Text extracted from each page

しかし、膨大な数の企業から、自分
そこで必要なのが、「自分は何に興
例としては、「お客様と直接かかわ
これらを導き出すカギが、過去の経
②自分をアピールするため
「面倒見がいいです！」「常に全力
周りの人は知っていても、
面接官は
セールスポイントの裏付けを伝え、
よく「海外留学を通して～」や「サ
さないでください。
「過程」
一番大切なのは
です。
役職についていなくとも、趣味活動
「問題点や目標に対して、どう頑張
* * *
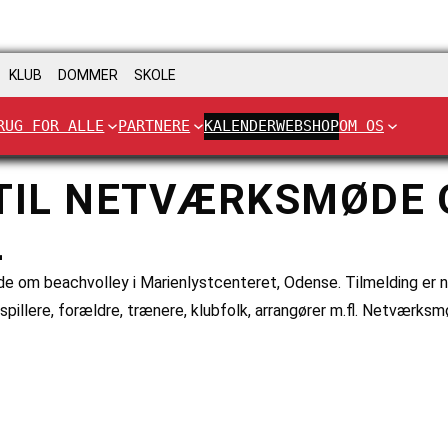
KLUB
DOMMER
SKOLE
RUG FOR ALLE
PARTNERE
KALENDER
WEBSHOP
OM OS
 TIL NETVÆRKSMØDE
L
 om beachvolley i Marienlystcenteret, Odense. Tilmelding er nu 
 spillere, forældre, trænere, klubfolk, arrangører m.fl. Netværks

• **Task to carry out**
How many lines in the material above contain the word "Marienlystcenteret"? Reply with the number only.

• **Task solution**
1